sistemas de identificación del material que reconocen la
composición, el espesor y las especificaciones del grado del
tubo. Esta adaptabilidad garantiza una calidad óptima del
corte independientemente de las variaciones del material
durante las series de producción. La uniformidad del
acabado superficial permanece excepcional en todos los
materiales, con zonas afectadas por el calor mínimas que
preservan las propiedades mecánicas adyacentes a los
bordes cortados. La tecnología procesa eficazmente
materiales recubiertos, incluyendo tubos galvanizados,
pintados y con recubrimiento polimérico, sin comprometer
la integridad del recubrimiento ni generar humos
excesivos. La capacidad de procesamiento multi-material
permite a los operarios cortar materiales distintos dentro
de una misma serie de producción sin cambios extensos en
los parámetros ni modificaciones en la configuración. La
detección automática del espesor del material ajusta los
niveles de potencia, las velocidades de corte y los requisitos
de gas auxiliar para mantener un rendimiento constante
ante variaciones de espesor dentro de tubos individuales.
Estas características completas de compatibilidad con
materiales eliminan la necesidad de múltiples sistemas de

* * * * * * *

Retype the listing above word for word.

▶ _Expected output_
sistemas de identificación del material que reconocen la
composición, el espesor y las especificaciones del grado del
tubo. Esta adaptabilidad garantiza una calidad óptima del
corte independientemente de las variaciones del material
durante las series de producción. La uniformidad del
acabado superficial permanece excepcional en todos los
materiales, con zonas afectadas por el calor mínimas que
preservan las propiedades mecánicas adyacentes a los
bordes cortados. La tecnología procesa eficazmente
materiales recubiertos, incluyendo tubos galvanizados,
pintados y con recubrimiento polimérico, sin comprometer
la integridad del recubrimiento ni generar humos
excesivos. La capacidad de procesamiento multi-material
permite a los operarios cortar materiales distintos dentro
de una misma serie de producción sin cambios extensos en
los parámetros ni modificaciones en la configuración. La
detección automática del espesor del material ajusta los
niveles de potencia, las velocidades de corte y los requisitos
de gas auxiliar para mantener un rendimiento constante
ante variaciones de espesor dentro de tubos individuales.
Estas características completas de compatibilidad con
materiales eliminan la necesidad de múltiples sistemas de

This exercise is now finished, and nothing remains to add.